Face à une pénurie de carburant sans précédent dans ses aéroports majeurs, le Maroc est contraint d’adapter sa planification des vols.
Les perturbations portuaires dues à des conditions climatiques exceptionnelles sont à l’origine de cette crise qui affecte aussi bien les vols nationaux qu’internationaux.
Pénurie de kérosène au Maroc : un défi pour les compagnies aériennes
Le Maroc est confronté à une crise de carburant dans ses aéroports majeurs, perturbant la programmation des vols nationaux et internationaux.
Les autorités ont conseillé aux compagnies aériennes de réduire leurs opérations de ravitaillement sur le territoire marocain.
Un NOTAM demande aux avions 🛫 à destination du Maroc de faire le plein de kérosène dans leurs aéroports de départ.
A rajouter au manque de stock dans les stations service 🚗
OÙ EST LE STOCK ENERGETIQUE MINIMUM DE 60 JOURS PREVU PAR LA LOI?
(Via FB Moroccan Aviation) pic.twitter.com/Cq8axyqQjL— Omar H. 🇲🇦 🇵🇸 (@Omar_H_) February 7, 2026
La Direction Générale de l’Aviation Civile (DGAC) a exhorté les transporteurs aériens desservant le Maroc à ajuster leur planification de carburant avant le décollage.
Selon Bladi.net, les compagnies aériennes sont invitées à embarquer autant de kérosène que possible, en particulier pour les vols long-courriers.
Pour les vols moyen et court-courriers, il est recommandé d’emporter suffisamment de carburant pour effectuer l’aller-retour sans avoir besoin de se ravitailler au Maroc.
Origines de la crise du kérosène
La crise du kérosène au Maroc est principalement due à des perturbations portuaires exceptionnelles.
En effet, les conditions météorologiques ont entraîné la fermeture des principaux ports marocains depuis plus de trois semaines, bloquant ainsi l’arrivée des pétroliers et le déchargement de leurs cargaisons.
De plus, des inondations sans précédent dans plusieurs régions ont perturbé l’approvisionnement en produits pétroliers, ajoutant des difficultés logistiques pour le transport aérien et terrestre.
Ces facteurs combinés ont conduit à une pénurie de carburant affectant les aéroports du royaume.

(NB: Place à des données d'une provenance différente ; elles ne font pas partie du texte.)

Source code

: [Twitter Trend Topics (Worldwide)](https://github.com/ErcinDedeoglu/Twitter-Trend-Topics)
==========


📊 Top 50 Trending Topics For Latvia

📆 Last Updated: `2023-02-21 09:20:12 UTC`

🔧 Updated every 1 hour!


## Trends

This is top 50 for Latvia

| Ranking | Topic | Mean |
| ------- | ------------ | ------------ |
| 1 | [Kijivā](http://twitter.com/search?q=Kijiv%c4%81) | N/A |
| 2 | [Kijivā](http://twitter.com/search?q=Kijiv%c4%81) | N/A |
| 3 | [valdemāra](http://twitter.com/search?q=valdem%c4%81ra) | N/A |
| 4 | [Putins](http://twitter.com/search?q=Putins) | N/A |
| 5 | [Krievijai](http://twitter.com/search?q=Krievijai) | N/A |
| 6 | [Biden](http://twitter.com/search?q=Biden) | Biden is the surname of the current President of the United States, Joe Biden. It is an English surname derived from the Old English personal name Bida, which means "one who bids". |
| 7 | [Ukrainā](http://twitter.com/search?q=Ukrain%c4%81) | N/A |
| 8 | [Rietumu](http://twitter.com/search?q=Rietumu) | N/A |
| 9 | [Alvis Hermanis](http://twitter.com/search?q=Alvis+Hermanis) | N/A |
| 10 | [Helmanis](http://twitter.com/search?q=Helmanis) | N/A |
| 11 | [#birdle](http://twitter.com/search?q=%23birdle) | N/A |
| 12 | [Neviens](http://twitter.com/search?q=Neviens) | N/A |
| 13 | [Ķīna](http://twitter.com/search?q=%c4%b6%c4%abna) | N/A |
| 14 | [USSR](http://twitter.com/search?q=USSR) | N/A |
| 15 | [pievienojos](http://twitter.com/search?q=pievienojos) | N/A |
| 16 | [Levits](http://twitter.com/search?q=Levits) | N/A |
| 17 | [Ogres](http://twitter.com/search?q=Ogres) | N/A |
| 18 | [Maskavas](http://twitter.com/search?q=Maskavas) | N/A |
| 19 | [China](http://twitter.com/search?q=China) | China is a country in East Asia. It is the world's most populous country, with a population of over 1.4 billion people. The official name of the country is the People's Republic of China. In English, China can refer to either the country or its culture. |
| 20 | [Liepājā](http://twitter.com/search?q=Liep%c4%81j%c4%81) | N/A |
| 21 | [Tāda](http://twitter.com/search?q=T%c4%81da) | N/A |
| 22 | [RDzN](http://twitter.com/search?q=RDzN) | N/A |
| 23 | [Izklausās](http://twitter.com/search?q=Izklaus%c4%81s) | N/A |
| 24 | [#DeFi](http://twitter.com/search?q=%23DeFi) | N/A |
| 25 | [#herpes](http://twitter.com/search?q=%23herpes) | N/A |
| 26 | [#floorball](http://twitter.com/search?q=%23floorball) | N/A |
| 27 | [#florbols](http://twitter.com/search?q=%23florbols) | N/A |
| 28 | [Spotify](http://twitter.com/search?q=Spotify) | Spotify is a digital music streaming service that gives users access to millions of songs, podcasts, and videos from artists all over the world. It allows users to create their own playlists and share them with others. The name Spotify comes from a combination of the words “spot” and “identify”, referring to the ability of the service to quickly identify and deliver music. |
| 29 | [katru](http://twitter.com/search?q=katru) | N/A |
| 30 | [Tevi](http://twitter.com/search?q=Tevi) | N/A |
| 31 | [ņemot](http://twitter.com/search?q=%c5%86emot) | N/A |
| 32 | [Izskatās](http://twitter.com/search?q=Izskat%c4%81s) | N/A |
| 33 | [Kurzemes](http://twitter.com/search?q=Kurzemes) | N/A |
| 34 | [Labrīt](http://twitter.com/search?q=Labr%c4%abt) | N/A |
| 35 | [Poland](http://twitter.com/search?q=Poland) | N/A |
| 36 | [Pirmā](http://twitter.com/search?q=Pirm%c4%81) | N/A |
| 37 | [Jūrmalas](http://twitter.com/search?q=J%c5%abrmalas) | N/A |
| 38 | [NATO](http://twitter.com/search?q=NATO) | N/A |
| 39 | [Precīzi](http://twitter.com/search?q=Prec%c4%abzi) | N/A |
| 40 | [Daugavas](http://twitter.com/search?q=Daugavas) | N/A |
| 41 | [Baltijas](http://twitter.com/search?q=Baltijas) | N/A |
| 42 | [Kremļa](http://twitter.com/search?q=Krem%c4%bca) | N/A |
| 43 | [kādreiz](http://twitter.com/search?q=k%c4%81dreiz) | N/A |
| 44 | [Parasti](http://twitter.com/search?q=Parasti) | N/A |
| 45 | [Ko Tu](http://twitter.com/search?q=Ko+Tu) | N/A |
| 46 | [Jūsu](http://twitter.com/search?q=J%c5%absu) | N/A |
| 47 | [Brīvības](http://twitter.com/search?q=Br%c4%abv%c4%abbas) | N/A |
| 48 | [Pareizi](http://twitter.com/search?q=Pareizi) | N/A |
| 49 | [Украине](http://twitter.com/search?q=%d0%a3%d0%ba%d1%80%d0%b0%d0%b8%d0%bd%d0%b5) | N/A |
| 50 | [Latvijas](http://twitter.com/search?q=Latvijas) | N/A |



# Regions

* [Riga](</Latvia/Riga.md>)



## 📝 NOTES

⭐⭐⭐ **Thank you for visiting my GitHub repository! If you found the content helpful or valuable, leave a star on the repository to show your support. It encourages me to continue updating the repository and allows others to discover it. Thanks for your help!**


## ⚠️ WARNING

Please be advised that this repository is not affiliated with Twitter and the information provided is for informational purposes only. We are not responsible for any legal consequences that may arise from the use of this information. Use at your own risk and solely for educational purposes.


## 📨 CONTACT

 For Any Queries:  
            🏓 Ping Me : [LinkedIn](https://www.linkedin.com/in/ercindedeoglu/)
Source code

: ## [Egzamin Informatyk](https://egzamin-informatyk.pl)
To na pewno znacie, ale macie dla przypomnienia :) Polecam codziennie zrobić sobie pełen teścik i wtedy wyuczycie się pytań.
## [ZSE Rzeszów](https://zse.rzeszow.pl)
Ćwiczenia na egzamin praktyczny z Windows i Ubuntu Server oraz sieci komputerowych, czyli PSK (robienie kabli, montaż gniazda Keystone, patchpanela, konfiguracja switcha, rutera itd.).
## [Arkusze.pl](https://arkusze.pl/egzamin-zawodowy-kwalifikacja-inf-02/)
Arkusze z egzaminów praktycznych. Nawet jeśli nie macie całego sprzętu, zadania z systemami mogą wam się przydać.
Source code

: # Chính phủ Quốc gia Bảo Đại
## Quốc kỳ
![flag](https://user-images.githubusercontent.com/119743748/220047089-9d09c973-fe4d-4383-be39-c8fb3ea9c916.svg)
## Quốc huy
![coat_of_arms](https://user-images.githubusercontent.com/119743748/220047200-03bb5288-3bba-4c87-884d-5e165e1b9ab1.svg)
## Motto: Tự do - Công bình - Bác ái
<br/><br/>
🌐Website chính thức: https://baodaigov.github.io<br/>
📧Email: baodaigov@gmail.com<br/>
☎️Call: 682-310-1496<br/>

Gestion de la crise par les autorités
Face à cette situation, la DGAC a émis des directives spécifiques en fonction du type d’aéronef.
Les gros porteurs doivent embarquer le maximum de carburant possible, tandis que les avions moyen et court-courriers doivent prévoir suffisamment de kérosène pour l’aller-retour.
Des exemptions sont accordées aux vols critiques tels que les avions militaires, les ambulances aériennes et les appareils privés de la Royal Air Maroc qui continuent de bénéficier d’un ravitaillement normal.
Le ravitaillement reste possible au Maroc, mais uniquement pour le minimum nécessaire au respect des protocoles de sécurité aérienne.